The breach: TriZetto says in the new model notice that it learned about the data affected by the breach Nov. 28, 2025, and notified affected health care providers Dec. 9, 2025.

Gardner Health Services, a clinic in San Jose, California, said in a breach notice it filed with California regulators Dec. 22, 2025, that TriZetto told it Dec. 9, 2025, that TriZetto became aware of suspicious activity in a web portal Oct. 2, 2025.

TriZetto "determined that, beginning in November 2024, an unauthorized person began accessing some records related to insurance eligibility verification transactions that health care providers process to assess insurance coverage for treatment services they provide to patients," according to the Gardner notice.

The backdrop: News organizations have been paying less attention to data breaches in the wake of reports that a February 2024 breach of UnitedHealth's Change Healthcare health care administration systems unit affected the records of 190 million people.
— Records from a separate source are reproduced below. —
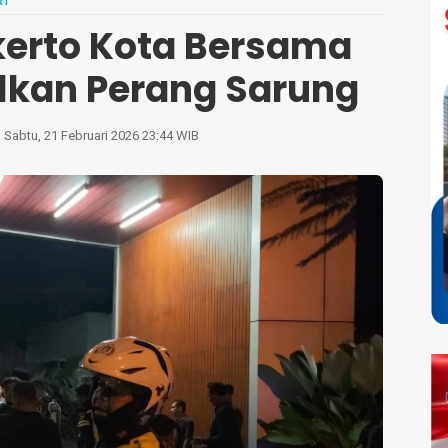
RI
kerto Kota Bersama
kan Perang Sarung
Sabtu, 21 Februari 2026 23:44 WIB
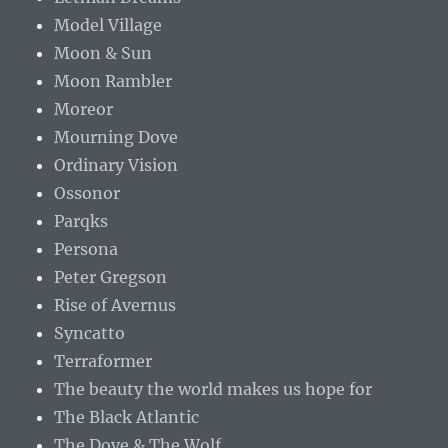
Model Village
Moon & Sun
Moon Rambler
Moreor
Mourning Dove
Ordinary Vision
Ossonor
Parqks
Persona
Peter Gregson
Rise of Avernus
Syncatto
Terraformer
The beauty the world makes us hope for
The Black Atlantic
The Dove & The Wolf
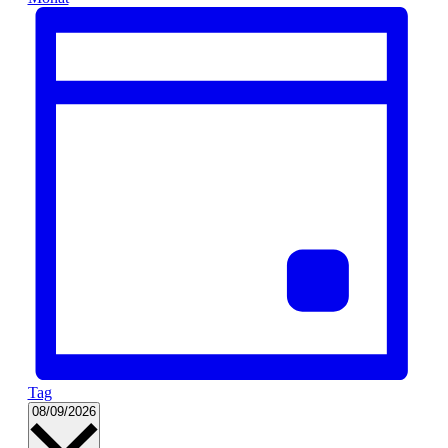
Tag
Datum
08/09/2026
wählen.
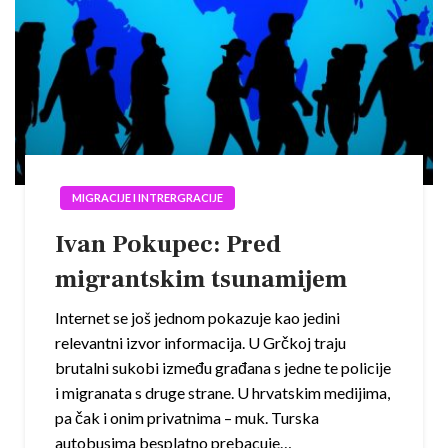
MIGRACIJE I INTRERGRACIJE
Ivan Pokupec: Pred
migrantskim tsunamijem
Internet se još jednom pokazuje kao jedini
relevantni izvor informacija. U Grčkoj traju
brutalni sukobi između građana s jedne te policije
i migranata s druge strane. U hrvatskim medijima,
pa čak i onim privatnima – muk. Turska
autobusima besplatno prebacuje…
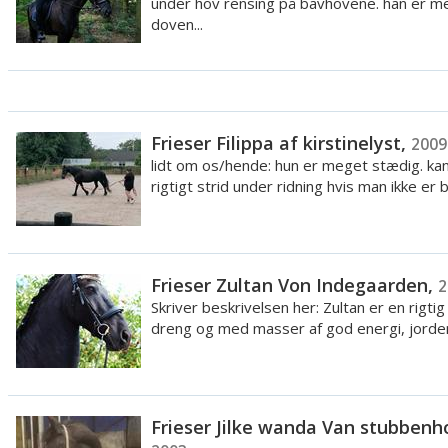
under hov rensing på bavhovene. han er m
doven...
Frieser Filippa af kirstinelyst,
2009
lidt om os/hende: hun er meget stædig. ka
rigtigt strid under ridning hvis man ikke er 
Frieser Zultan Von Indegaarden,
2
Skriver beskrivelsen her: Zultan er en rigti
dreng og med masser af god energi, jordens
Frieser Jilke wanda Van stubbenh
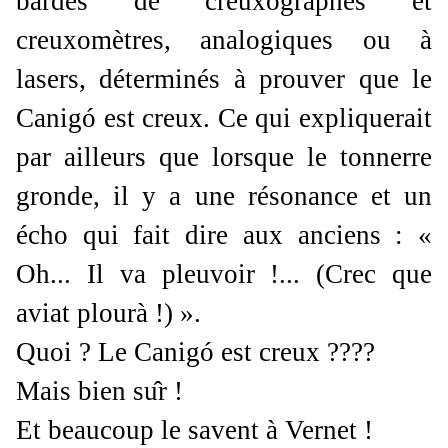
bardés de creuxographes et
creuxomètres, analogiques ou à
lasers, déterminés à prouver que le
Canigó est creux. Ce qui expliquerait
par ailleurs que lorsque le tonnerre
gronde, il y a une résonance et un
écho qui fait dire aux anciens : «
Oh... Il va pleuvoir !... (Crec que
aviat plourà !) ».
Quoi ? Le Canigó est creux ????
Mais bien su
r !
Et beaucoup le savent à Vernet !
But health care, health finance and health system services have continued to report many smaller breaches since then.

An attack on Aflac in June 2025 affected about 23 million people, and an attack on a vendor that serves Blue Cross Blue Shield Montana in late 2024 and early 2025 affected one-third of the people living in Montana.

A breach of UnitedHealth's own Episource medical billing and claims analysis business in early 2025 may have affected the data of up to 5.4 million people.

What it means: Employers and health plans need to update their strategies for determining whether benefit plan participants really are who they appear to be, given that wrongdoers can now find most people's names, birthdates, Social Security numbers, and answers to common identity verification questions available for sale on the dark web.